In-situ low-energy charged particle measurement in terrestrial or planetary plasma environment has been done with a variety of analyzers onboard spacecraft. Detailed studies of plasma characteristics demand measurement of a three-dimensional distribution function with adequate energy and angular resolution, a wide energy range, full coverage of space, and a high sampling rate. For three-dimensional energy analysis of low-energy charged particles, the top-hat electrostatic method using spherical deflectors or toroidal deflectors has usually been applied because of its large geometric factor and uniform angular response while requiring relatively few resources.
Since the in-situ plasma measurements have advanced and matured, today multi-spacecraft observation is indispensable to resolve not only the small-scale but also large-scale structures in the plasma environment. In addition, to achieve high-time resolution, one spacecraft is equipped with a dozen of identical electron and ion spectrometers, such as the MMS mission. Therefore, the reduction in size and weight is more and more important for following plasma observation missions. On the other hand, in the case of deep space exploration, since a variety of science instruments are mounted on the spacecraft for the comprehensive planetary science, there is left a small space for the charged particle instruments.

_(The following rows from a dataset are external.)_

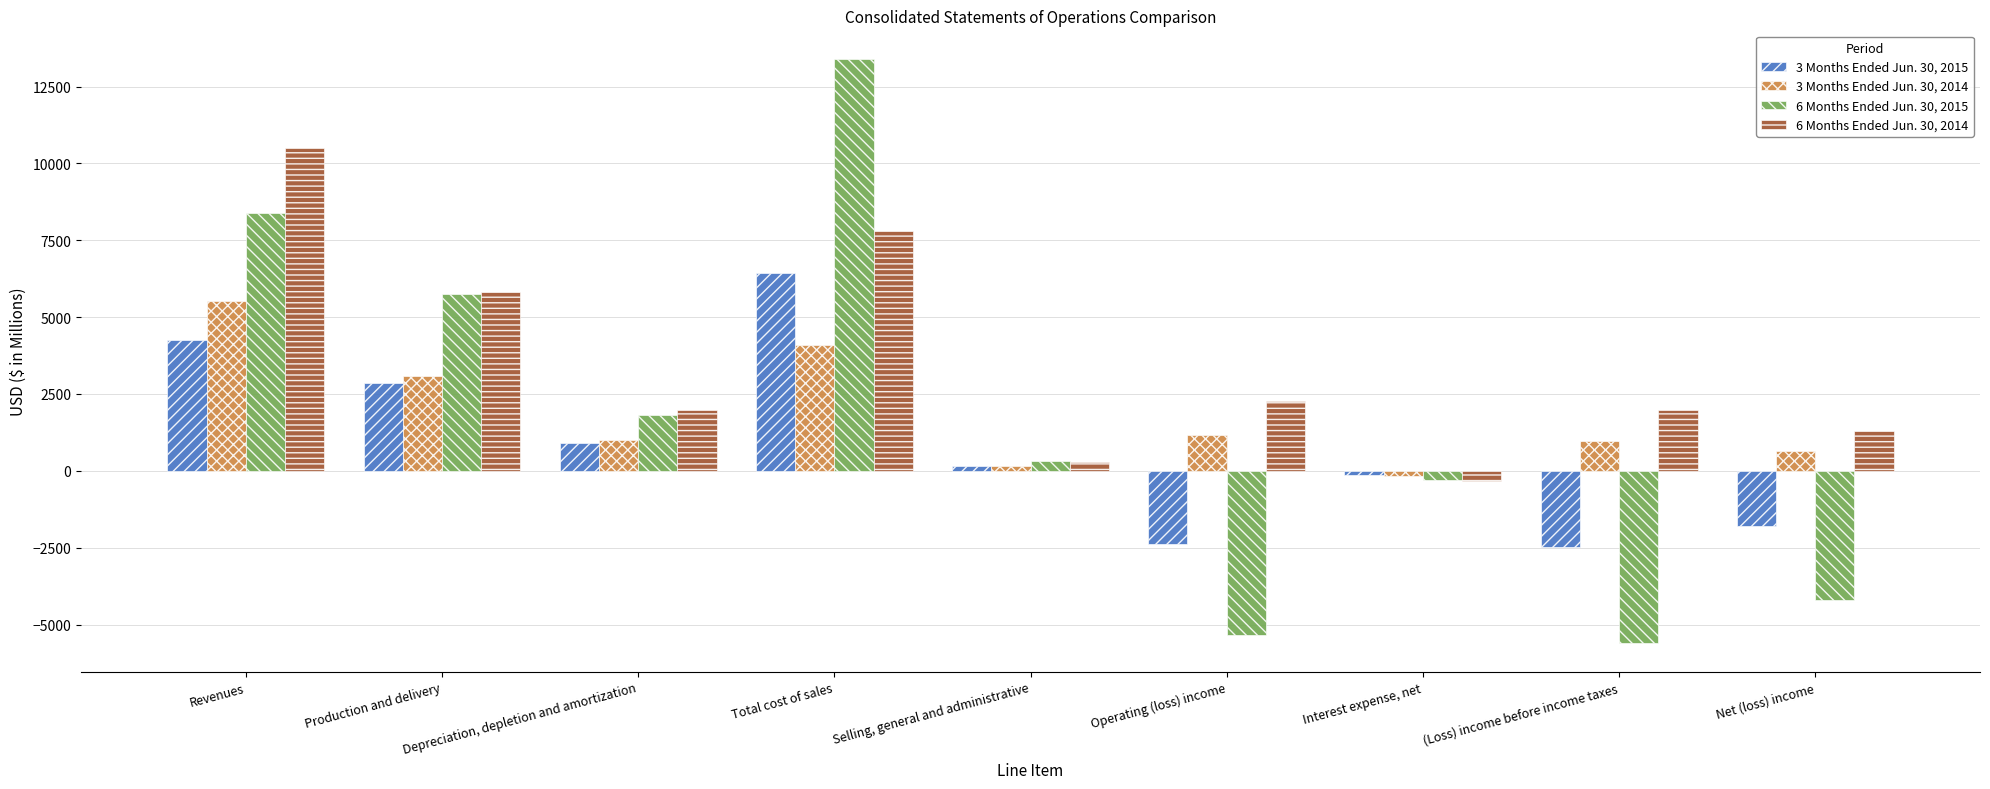

How many groups of bars are there?

9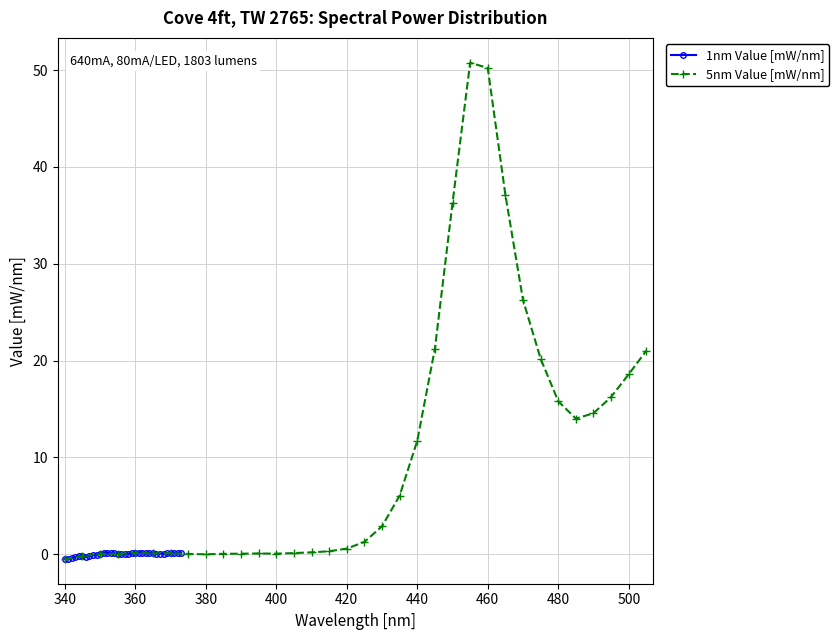

True or false: 1nm Value [mW/nm] has more than 0 points higher than both neighbors.

True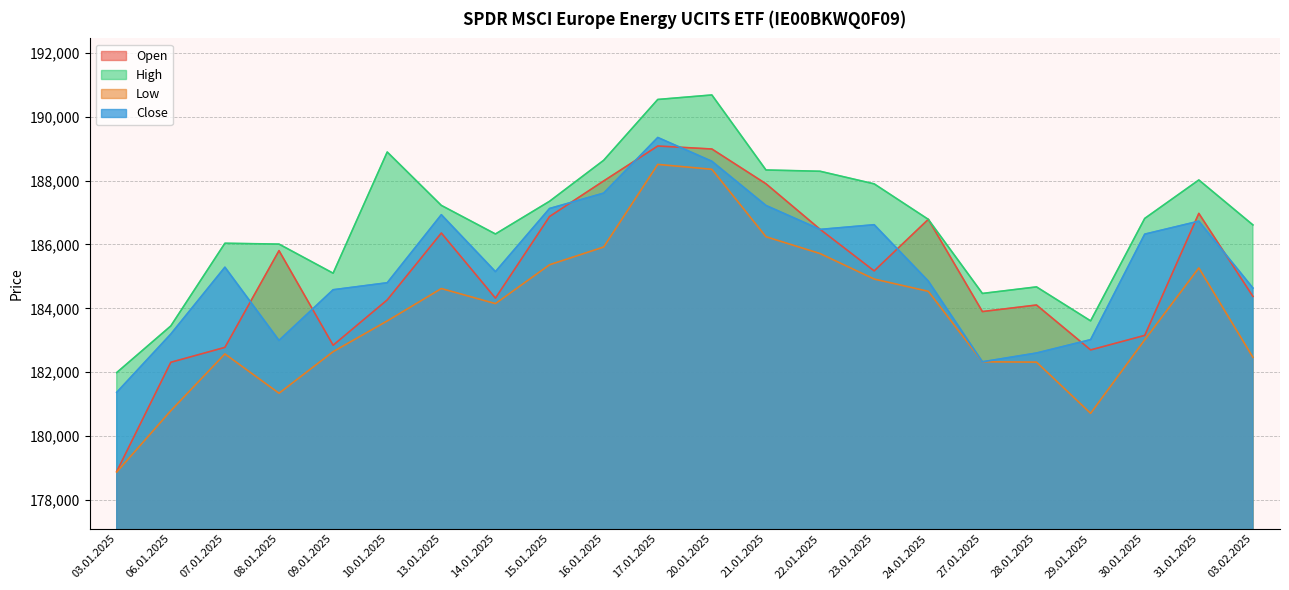

What is the sum of all High values?

4107713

We have designed and fabricated a low-energy charged particle spectrometer, which is capable of measuring ions and electrons alternately by switching the polarity of high-voltage power supplies. For the sounding rocket of SS520-3 which will launch in the end of this year, we are preparing low-energy ion and electron spectrometers. The two analyzers consist of two identical sensors/optics and two sorts of high-voltage power supplies for ion and electron measurements. We present the design and characteristics of the analyzers.